Pria berusia 50 tahun mengaku, sebelum dibangunnya palang pintu kereta api pada perlintasan tersebut, kondisi perlintasan gelap dan hanya diterangi lampu jalan. Kemudian, saat siang hari, terik matahari langsung menyengat tubuhnya lantaran tidak ada tempat berteduh. “Wah, dulu itu sebelum dibangun palang pintu ini rekoso banget, Mas. Kalau siang panas dan malam gelap karena penerangannya hanya dari lampu jalan itu,” ucapnya sembari menunjuk lampu jalan yang berada di ujung.
Setelah terjadinya kecelakaan maut, pembangunan pada perlintasan kereta api pun mulai gencar. Mulai dari pos, palang pintu, dan peralatan keselamatan lainnya tak luput dari pembangunan. Hal itu mempermudahnya dalam menjaga perlintasan kereta. “Dulu itu karena kejadiannya (kecelakaan bus dan kereta api) Subuh, makanya pas belum ada yang menjaga. Setelah ada pembangunan seperti ini, semakin mempermudah kita dalam berjaga. Tidak ada pengalaman mistis, biasa-biasa saja,” ungkapnya.
Lanjut dia, sebagai penjaga perlintasan kereta api sukarela, penghasilannya hanya bergantung pada pemberian pengguna perlintasan tersebut. Penghasilannya dalam menjaga perlintasan kereta api sekitar Rp 500 ribu per bulan. Itu pun tergantung pada pemberian dari pengguna jalan. “Biasanya itu yang ngasih kadang-kadang mobil pikap atau mobil roda empat lainnya, kalau roda dua itu jarang-jarang, tapi tetap ada saja,” paparnya.

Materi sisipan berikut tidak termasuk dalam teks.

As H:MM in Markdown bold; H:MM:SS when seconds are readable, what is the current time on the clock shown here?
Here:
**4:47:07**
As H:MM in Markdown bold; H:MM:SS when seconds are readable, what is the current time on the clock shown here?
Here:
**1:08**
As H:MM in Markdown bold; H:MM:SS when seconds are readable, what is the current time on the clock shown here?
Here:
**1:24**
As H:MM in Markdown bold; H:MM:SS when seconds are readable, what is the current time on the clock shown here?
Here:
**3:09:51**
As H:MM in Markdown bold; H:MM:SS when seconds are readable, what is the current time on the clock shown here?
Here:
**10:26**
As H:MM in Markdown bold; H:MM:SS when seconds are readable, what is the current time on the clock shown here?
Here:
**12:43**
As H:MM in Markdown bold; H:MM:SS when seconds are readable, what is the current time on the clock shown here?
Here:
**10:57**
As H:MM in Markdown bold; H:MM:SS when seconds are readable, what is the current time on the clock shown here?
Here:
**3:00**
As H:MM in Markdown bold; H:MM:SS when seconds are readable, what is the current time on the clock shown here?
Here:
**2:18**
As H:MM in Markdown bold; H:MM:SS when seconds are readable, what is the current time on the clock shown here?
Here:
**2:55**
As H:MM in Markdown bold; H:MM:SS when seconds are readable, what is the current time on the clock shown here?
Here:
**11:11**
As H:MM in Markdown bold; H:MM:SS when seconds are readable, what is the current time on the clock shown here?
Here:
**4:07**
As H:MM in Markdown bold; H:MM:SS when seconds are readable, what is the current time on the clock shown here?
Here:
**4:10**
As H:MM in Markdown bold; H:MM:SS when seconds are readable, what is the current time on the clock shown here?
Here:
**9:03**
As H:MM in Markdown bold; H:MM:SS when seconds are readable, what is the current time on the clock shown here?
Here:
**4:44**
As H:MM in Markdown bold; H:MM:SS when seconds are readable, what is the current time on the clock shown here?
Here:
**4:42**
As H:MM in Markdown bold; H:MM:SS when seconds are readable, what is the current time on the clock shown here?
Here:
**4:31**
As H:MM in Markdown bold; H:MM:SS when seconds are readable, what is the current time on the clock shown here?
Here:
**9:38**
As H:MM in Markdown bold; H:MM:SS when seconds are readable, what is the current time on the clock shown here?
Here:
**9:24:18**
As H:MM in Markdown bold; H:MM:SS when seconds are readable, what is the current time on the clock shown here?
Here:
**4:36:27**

Dia menambahkan, semenjak adanya pembangunan palang pintu, penghasilannya menurun. Namun, hal itu tidak menjadikan semangatnya dalam menjaga perlintasan tersebut kendur. Dari awal, dia memutuskan untuk menjaga perlintasan kereta api tersebut bukan kerana uang. “Awalnya dulu bukan karena uang, jadi harus sadar dengan niat awalnya. Sebelum pembangunan itu, sehari paling tidak dapat sekitar Rp 20 ribu, kalau sekarang sudah berkurang,” tutupnya. (*/c1/din)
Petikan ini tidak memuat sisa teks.